### INSTRUCTIONS FOR THE TASK
Exclude the pictures, then quote exactly the lines from the one holding "18: (905, 238)" through the last line of the records.

### SOURCE MATERIAL
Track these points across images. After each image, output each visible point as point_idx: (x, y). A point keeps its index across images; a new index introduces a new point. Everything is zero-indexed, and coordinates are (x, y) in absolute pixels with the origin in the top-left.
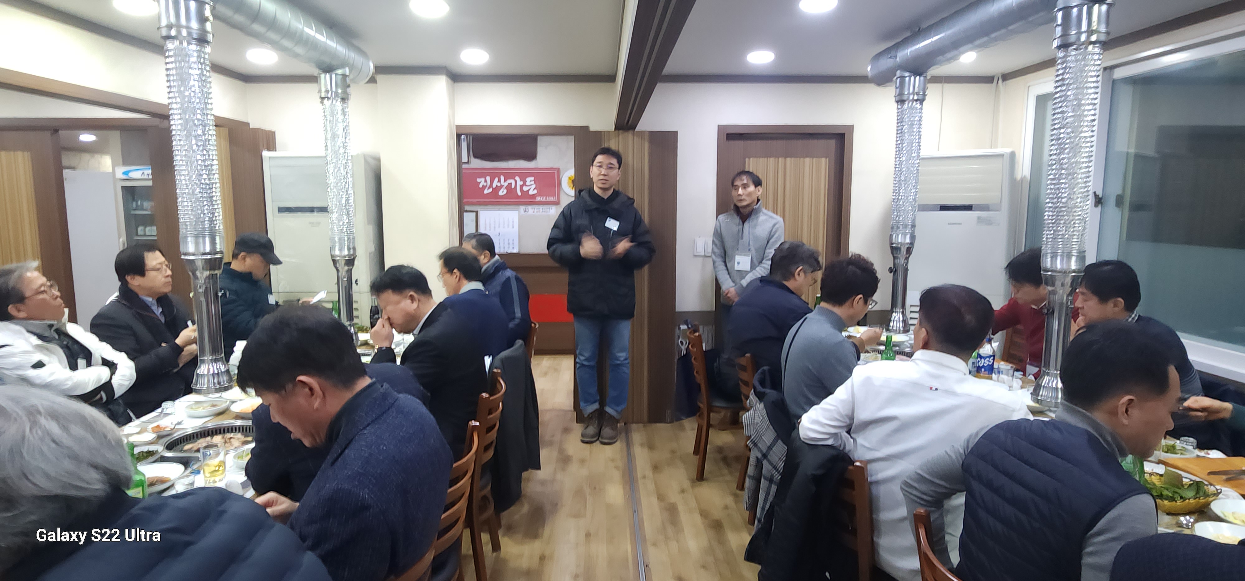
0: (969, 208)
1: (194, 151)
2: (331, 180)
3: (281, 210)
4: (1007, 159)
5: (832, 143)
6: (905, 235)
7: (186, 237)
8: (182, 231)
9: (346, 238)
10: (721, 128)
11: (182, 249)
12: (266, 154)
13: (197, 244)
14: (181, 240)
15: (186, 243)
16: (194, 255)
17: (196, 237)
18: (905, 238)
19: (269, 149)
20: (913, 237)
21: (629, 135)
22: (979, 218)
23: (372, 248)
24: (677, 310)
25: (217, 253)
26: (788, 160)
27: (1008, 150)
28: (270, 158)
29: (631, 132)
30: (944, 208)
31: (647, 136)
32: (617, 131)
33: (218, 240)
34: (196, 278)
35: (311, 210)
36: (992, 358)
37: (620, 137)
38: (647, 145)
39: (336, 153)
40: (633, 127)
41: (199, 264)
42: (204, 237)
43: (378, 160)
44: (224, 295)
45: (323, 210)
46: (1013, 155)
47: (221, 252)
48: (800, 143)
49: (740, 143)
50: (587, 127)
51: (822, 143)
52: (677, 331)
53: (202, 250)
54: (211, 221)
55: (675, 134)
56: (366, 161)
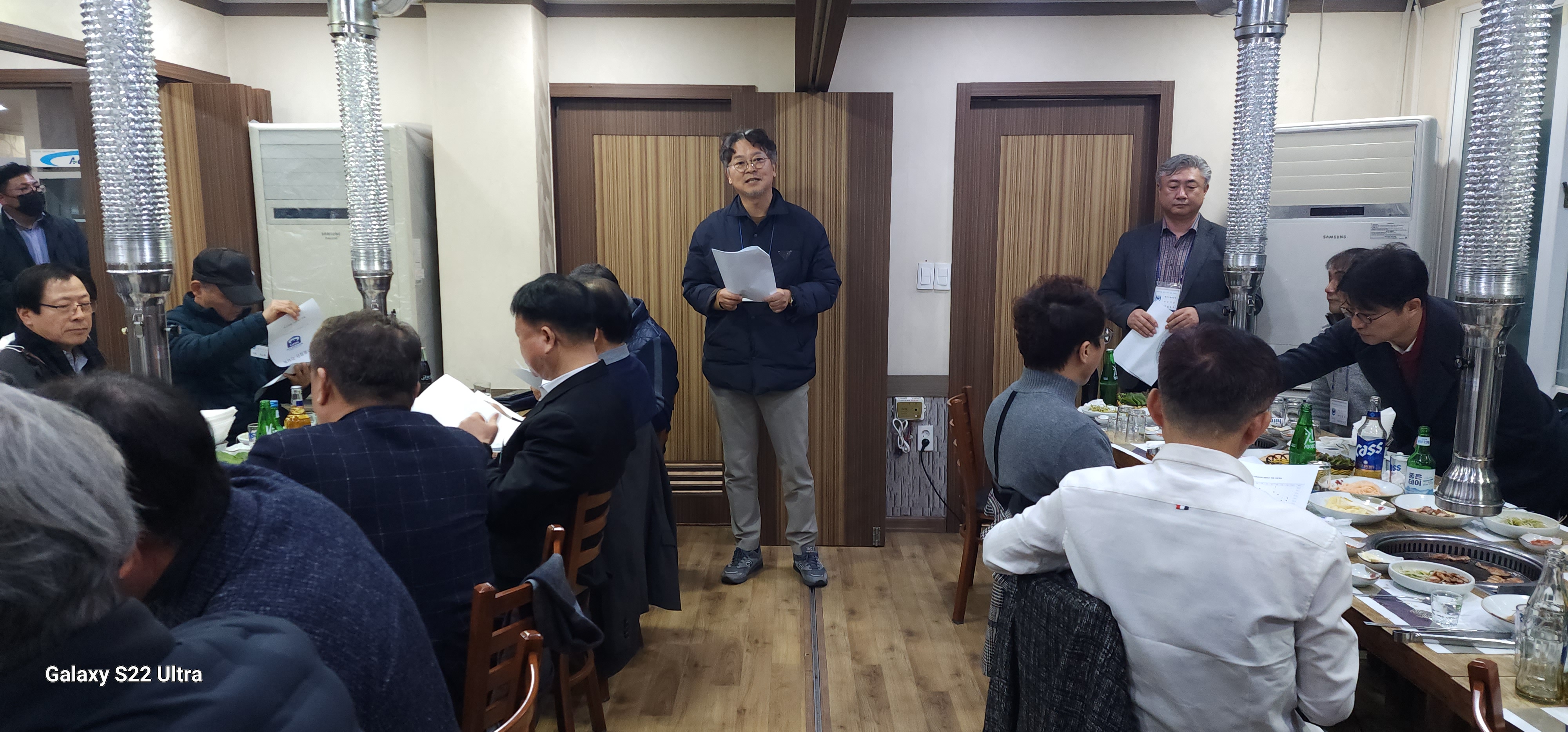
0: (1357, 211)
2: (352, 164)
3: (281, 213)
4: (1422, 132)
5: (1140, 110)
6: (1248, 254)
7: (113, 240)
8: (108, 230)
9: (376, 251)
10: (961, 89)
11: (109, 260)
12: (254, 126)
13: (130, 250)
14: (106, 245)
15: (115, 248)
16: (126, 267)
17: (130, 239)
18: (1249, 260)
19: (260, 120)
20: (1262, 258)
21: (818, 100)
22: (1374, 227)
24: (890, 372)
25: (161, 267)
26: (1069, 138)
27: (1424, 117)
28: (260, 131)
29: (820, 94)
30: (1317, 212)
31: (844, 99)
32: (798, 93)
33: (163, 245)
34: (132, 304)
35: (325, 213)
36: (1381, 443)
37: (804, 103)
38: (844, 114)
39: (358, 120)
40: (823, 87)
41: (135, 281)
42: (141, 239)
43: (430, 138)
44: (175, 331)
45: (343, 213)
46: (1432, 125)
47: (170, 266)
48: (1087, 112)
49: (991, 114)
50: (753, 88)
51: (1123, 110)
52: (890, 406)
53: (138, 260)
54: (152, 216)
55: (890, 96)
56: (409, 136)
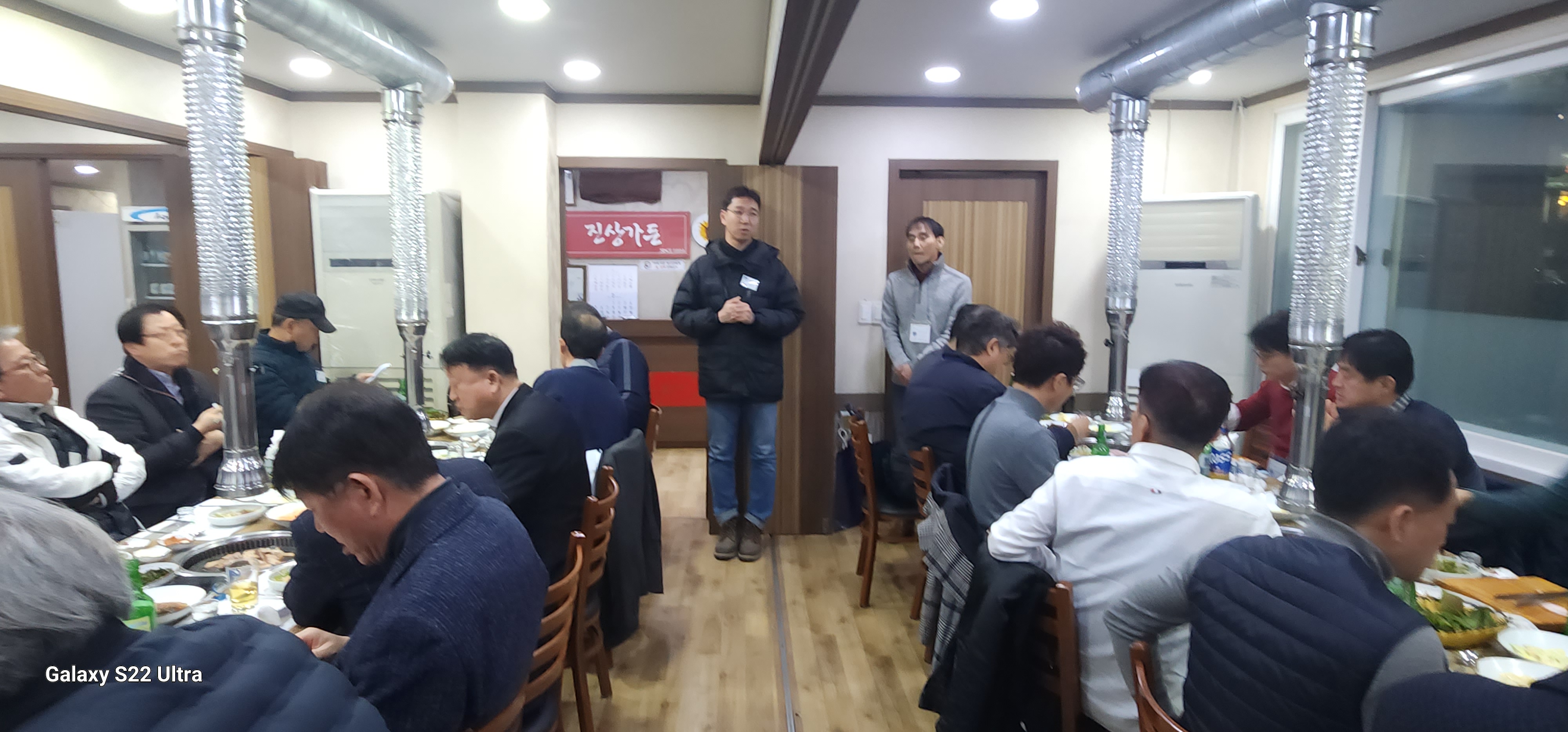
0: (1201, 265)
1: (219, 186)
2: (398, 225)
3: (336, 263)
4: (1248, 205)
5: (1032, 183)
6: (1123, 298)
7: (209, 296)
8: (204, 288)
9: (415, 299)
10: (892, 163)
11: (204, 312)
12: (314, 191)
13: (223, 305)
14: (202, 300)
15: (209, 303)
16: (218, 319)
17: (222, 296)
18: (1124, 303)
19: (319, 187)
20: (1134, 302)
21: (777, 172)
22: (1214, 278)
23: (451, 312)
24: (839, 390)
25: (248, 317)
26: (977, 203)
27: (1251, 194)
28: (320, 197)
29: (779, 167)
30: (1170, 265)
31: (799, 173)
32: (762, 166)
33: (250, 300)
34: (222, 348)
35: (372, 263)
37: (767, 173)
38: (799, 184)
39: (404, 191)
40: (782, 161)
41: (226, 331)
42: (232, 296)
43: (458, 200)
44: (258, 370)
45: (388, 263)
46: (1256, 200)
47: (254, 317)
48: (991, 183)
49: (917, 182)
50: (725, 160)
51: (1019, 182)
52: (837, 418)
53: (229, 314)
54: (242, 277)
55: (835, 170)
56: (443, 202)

### TASK RESPONSE
18: (905, 238)
19: (269, 149)
20: (913, 237)
21: (629, 135)
22: (979, 218)
23: (372, 248)
24: (677, 310)
25: (217, 253)
26: (788, 160)
27: (1008, 150)
28: (270, 158)
29: (631, 132)
30: (944, 208)
31: (647, 136)
32: (617, 131)
33: (218, 240)
34: (196, 278)
35: (311, 210)
36: (992, 358)
37: (620, 137)
38: (647, 145)
39: (336, 153)
40: (633, 127)
41: (199, 264)
42: (204, 237)
43: (378, 160)
44: (224, 295)
45: (323, 210)
46: (1013, 155)
47: (221, 252)
48: (800, 143)
49: (740, 143)
50: (587, 127)
51: (822, 143)
52: (677, 331)
53: (202, 250)
54: (211, 221)
55: (675, 134)
56: (366, 161)
0: (1357, 211)
2: (352, 164)
3: (281, 213)
4: (1422, 132)
5: (1140, 110)
6: (1248, 254)
7: (113, 240)
8: (108, 230)
9: (376, 251)
10: (961, 89)
11: (109, 260)
12: (254, 126)
13: (130, 250)
14: (106, 245)
15: (115, 248)
16: (126, 267)
17: (130, 239)
18: (1249, 260)
19: (260, 120)
20: (1262, 258)
21: (818, 100)
22: (1374, 227)
24: (890, 372)
25: (161, 267)
26: (1069, 138)
27: (1424, 117)
28: (260, 131)
29: (820, 94)
30: (1317, 212)
31: (844, 99)
32: (798, 93)
33: (163, 245)
34: (132, 304)
35: (325, 213)
36: (1381, 443)
37: (804, 103)
38: (844, 114)
39: (358, 120)
40: (823, 87)
41: (135, 281)
42: (141, 239)
43: (430, 138)
44: (175, 331)
45: (343, 213)
46: (1432, 125)
47: (170, 266)
48: (1087, 112)
49: (991, 114)
50: (753, 88)
51: (1123, 110)
52: (890, 406)
53: (138, 260)
54: (152, 216)
55: (890, 96)
56: (409, 136)
0: (1201, 265)
1: (219, 186)
2: (398, 225)
3: (336, 263)
4: (1248, 205)
5: (1032, 183)
6: (1123, 298)
7: (209, 296)
8: (204, 288)
9: (415, 299)
10: (892, 163)
11: (204, 312)
12: (314, 191)
13: (223, 305)
14: (202, 300)
15: (209, 303)
16: (218, 319)
17: (222, 296)
18: (1124, 303)
19: (319, 187)
20: (1134, 302)
21: (777, 172)
22: (1214, 278)
23: (451, 312)
24: (839, 390)
25: (248, 317)
26: (977, 203)
27: (1251, 194)
28: (320, 197)
29: (779, 167)
30: (1170, 265)
31: (799, 173)
32: (762, 166)
33: (250, 300)
34: (222, 348)
35: (372, 263)
37: (767, 173)
38: (799, 184)
39: (404, 191)
40: (782, 161)
41: (226, 331)
42: (232, 296)
43: (458, 200)
44: (258, 370)
45: (388, 263)
46: (1256, 200)
47: (254, 317)
48: (991, 183)
49: (917, 182)
50: (725, 160)
51: (1019, 182)
52: (837, 418)
53: (229, 314)
54: (242, 277)
55: (835, 170)
56: (443, 202)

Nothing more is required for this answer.